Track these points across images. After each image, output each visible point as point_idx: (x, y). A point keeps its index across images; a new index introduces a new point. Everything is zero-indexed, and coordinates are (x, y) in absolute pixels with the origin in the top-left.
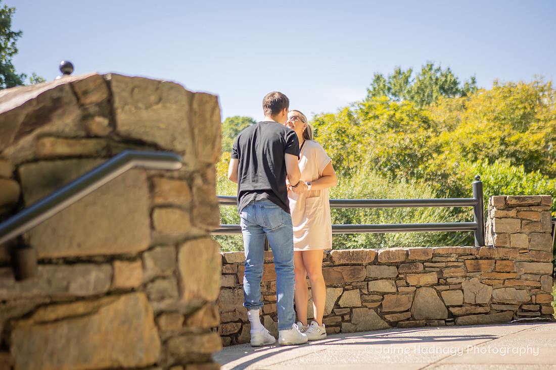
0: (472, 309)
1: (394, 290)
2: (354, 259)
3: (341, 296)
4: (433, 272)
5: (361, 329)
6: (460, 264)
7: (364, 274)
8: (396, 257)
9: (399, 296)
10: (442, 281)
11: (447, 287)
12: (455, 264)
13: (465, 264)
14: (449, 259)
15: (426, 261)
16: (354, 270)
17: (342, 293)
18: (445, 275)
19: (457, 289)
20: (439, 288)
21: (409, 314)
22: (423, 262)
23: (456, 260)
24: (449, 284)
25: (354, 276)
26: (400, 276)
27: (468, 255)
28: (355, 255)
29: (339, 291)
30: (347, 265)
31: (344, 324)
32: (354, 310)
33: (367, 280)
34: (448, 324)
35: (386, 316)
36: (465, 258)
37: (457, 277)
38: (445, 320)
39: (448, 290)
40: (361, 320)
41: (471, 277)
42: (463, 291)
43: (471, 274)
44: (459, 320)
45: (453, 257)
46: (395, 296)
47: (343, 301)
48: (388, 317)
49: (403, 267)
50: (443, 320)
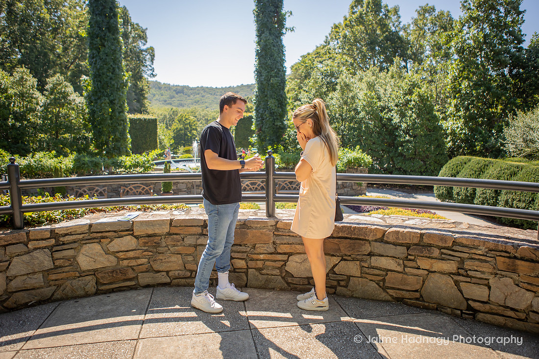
0: (501, 310)
1: (399, 269)
2: (355, 234)
3: (337, 264)
4: (451, 260)
5: (357, 295)
6: (489, 259)
7: (367, 249)
8: (406, 238)
9: (405, 276)
10: (461, 272)
11: (468, 280)
12: (481, 257)
13: (496, 260)
14: (473, 251)
15: (444, 248)
16: (354, 243)
17: (339, 262)
18: (466, 267)
19: (481, 284)
20: (456, 278)
21: (417, 295)
22: (440, 248)
23: (485, 254)
24: (471, 277)
25: (353, 249)
26: (409, 257)
27: (502, 251)
28: (357, 230)
29: (335, 260)
30: (346, 238)
31: (339, 288)
32: (351, 278)
33: (371, 254)
34: (464, 315)
35: (388, 290)
36: (498, 254)
37: (483, 272)
38: (461, 311)
39: (469, 282)
40: (358, 288)
41: (503, 276)
42: (489, 288)
43: (503, 273)
44: (480, 316)
45: (480, 250)
46: (401, 275)
47: (339, 269)
48: (391, 292)
49: (415, 249)
50: (459, 310)
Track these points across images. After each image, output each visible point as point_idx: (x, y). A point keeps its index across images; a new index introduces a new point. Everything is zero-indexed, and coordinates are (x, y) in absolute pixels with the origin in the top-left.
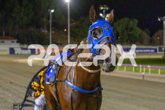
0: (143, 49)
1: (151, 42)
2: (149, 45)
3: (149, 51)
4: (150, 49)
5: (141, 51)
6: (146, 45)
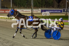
0: (54, 10)
1: (59, 7)
2: (57, 8)
3: (57, 11)
4: (58, 10)
5: (53, 11)
6: (55, 8)
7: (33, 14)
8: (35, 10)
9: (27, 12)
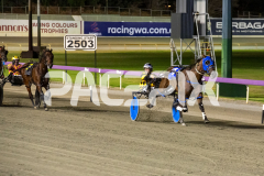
7: (43, 44)
8: (51, 22)
9: (11, 34)
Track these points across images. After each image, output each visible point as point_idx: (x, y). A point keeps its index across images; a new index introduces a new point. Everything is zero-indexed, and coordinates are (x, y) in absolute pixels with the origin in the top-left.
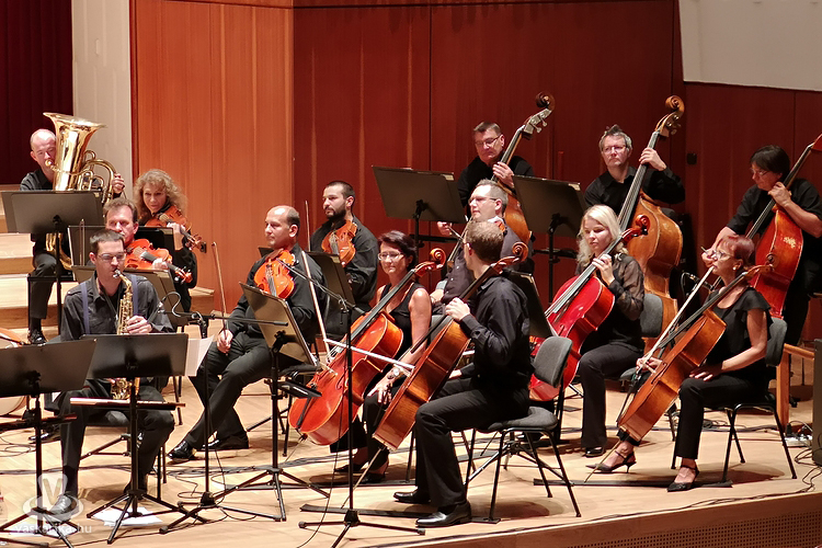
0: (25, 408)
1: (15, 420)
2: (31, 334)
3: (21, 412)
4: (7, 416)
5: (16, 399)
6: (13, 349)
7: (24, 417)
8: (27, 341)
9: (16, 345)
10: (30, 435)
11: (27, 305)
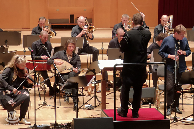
0: (190, 87)
1: (187, 90)
2: (193, 68)
3: (189, 88)
4: (186, 89)
5: (188, 85)
6: (188, 72)
7: (190, 90)
8: (191, 70)
9: (188, 71)
10: (191, 95)
11: (192, 60)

****

_Work required:_ Write out the data verbatim from the line with "7: (33, 14)" through the final line of the data, including both, and leave the pictures out.

_Output for this exercise:_
7: (33, 14)
8: (35, 10)
9: (27, 12)
7: (43, 44)
8: (51, 22)
9: (11, 34)
Track these points across images. After each image, output each visible point as point_idx: (x, y). A point keeps its index across images; a new index introduces a new point. Everything is zero-indexed, and coordinates are (x, y) in absolute pixels with the origin in the top-left.
0: (25, 408)
1: (15, 420)
2: (31, 334)
3: (21, 412)
4: (7, 416)
5: (16, 399)
6: (13, 349)
7: (24, 417)
8: (27, 341)
9: (16, 345)
10: (30, 435)
11: (27, 305)
0: (190, 87)
1: (187, 90)
2: (193, 68)
3: (189, 88)
4: (186, 89)
5: (188, 85)
6: (188, 72)
7: (190, 90)
8: (191, 70)
9: (188, 71)
10: (191, 95)
11: (192, 60)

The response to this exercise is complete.